_TO DO_: Transcribe all of the records below line for line, without changing a word, and leave out the pictures.

Chart-based quiz items:
..............................
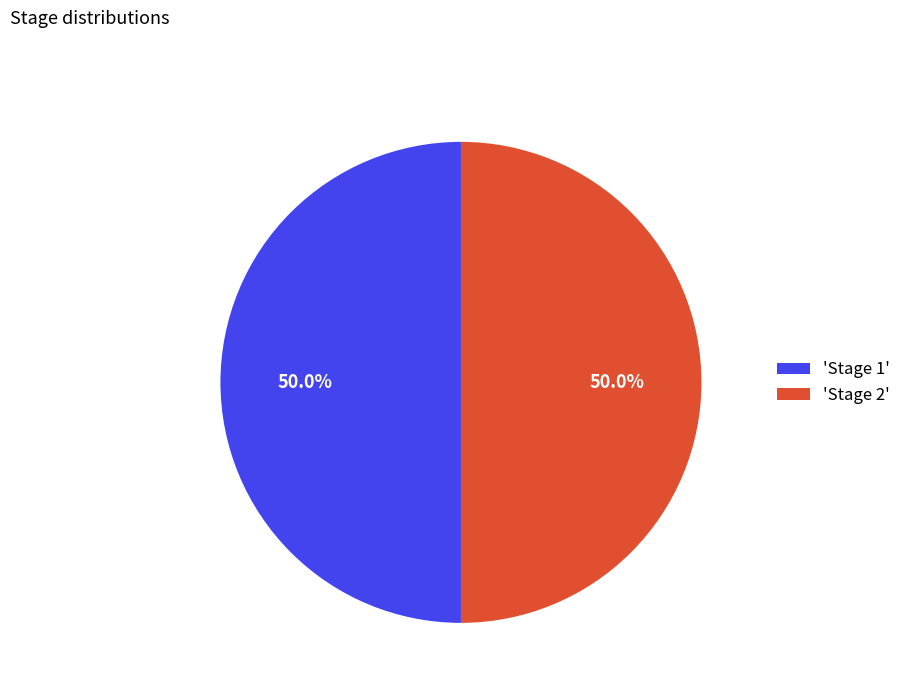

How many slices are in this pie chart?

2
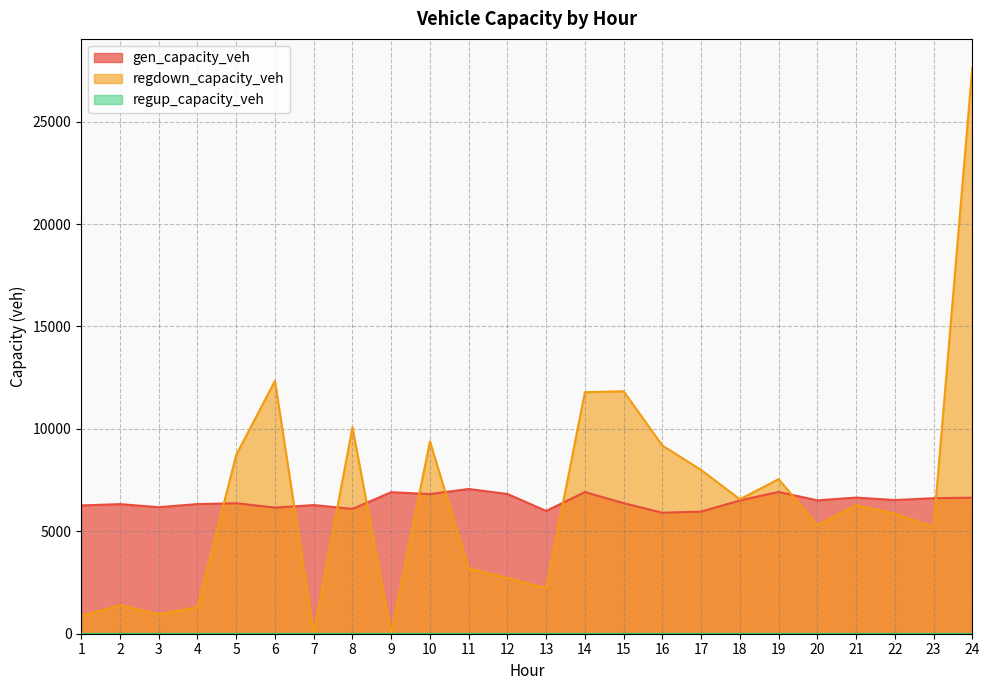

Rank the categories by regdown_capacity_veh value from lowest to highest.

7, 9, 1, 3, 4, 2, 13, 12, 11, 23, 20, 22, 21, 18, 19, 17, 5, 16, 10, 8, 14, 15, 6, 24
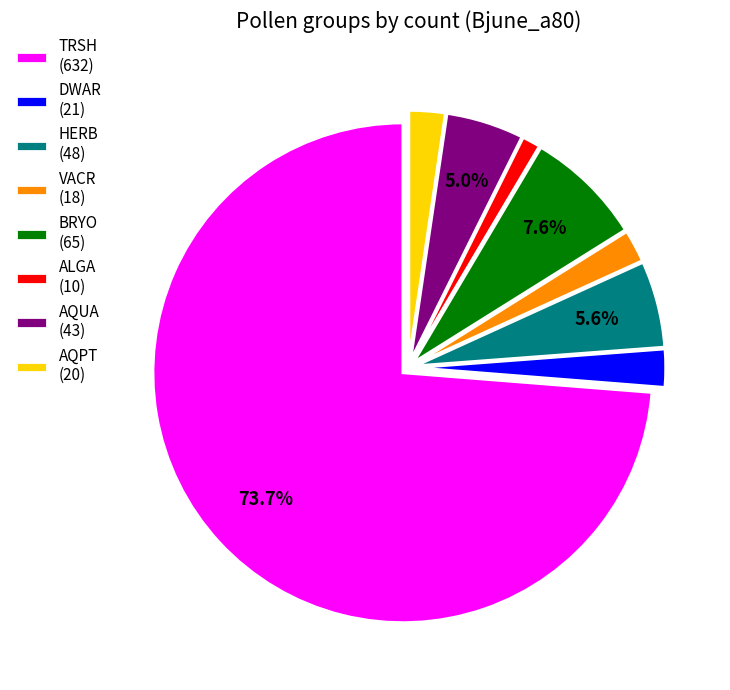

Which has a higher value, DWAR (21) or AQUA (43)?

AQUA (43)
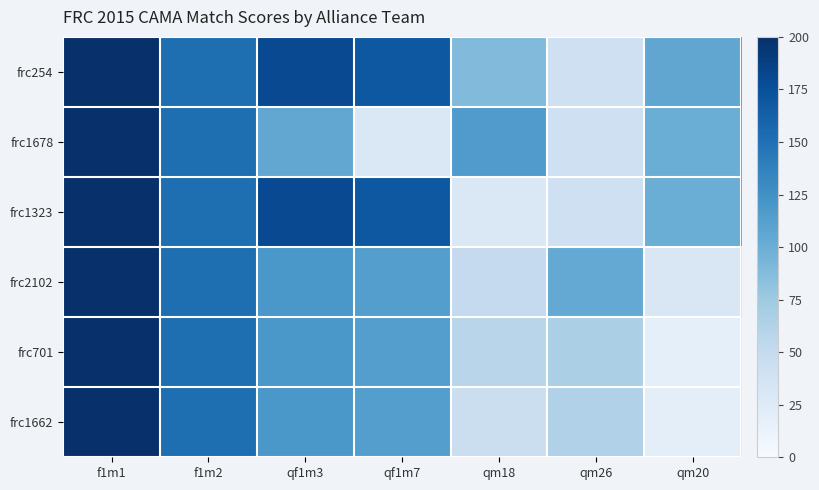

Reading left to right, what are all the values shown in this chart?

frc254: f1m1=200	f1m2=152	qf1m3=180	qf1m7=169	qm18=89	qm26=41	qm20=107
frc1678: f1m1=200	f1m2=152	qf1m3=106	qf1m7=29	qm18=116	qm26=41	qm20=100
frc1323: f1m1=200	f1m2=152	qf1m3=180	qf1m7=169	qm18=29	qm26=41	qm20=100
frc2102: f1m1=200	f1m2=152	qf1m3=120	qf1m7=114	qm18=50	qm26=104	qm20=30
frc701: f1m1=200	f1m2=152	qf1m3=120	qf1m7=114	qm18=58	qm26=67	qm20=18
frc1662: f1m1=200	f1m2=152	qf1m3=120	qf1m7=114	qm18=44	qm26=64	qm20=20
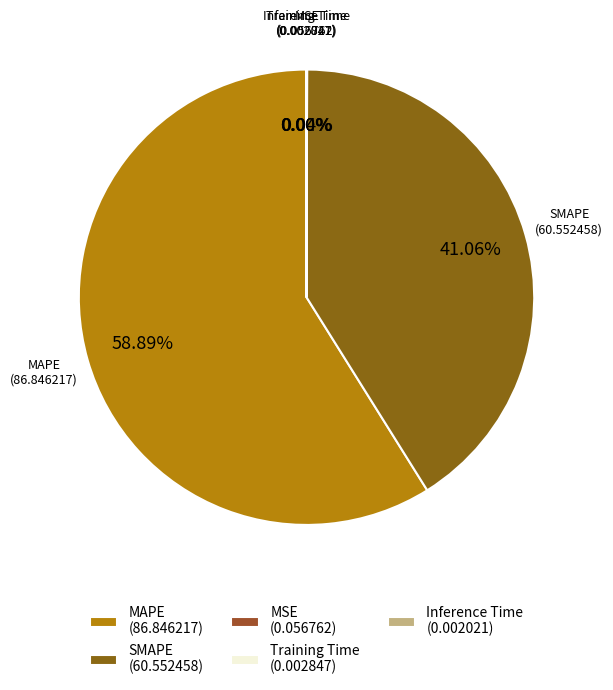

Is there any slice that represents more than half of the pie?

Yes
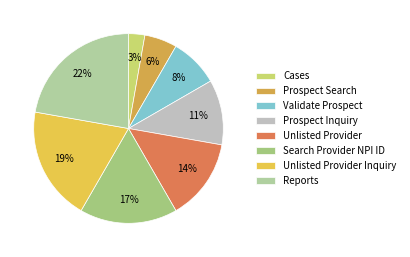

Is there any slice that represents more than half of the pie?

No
..............................
_YOUR RESPONSE_:
How many slices are in this pie chart?

2

Rank the categories by regdown_capacity_veh value from lowest to highest.

7, 9, 1, 3, 4, 2, 13, 12, 11, 23, 20, 22, 21, 18, 19, 17, 5, 16, 10, 8, 14, 15, 6, 24

Which has a higher value, DWAR (21) or AQUA (43)?

AQUA (43)

Reading left to right, what are all the values shown in this chart?

frc254: f1m1=200	f1m2=152	qf1m3=180	qf1m7=169	qm18=89	qm26=41	qm20=107
frc1678: f1m1=200	f1m2=152	qf1m3=106	qf1m7=29	qm18=116	qm26=41	qm20=100
frc1323: f1m1=200	f1m2=152	qf1m3=180	qf1m7=169	qm18=29	qm26=41	qm20=100
frc2102: f1m1=200	f1m2=152	qf1m3=120	qf1m7=114	qm18=50	qm26=104	qm20=30
frc701: f1m1=200	f1m2=152	qf1m3=120	qf1m7=114	qm18=58	qm26=67	qm20=18
frc1662: f1m1=200	f1m2=152	qf1m3=120	qf1m7=114	qm18=44	qm26=64	qm20=20

Is there any slice that represents more than half of the pie?

Yes

Is there any slice that represents more than half of the pie?

No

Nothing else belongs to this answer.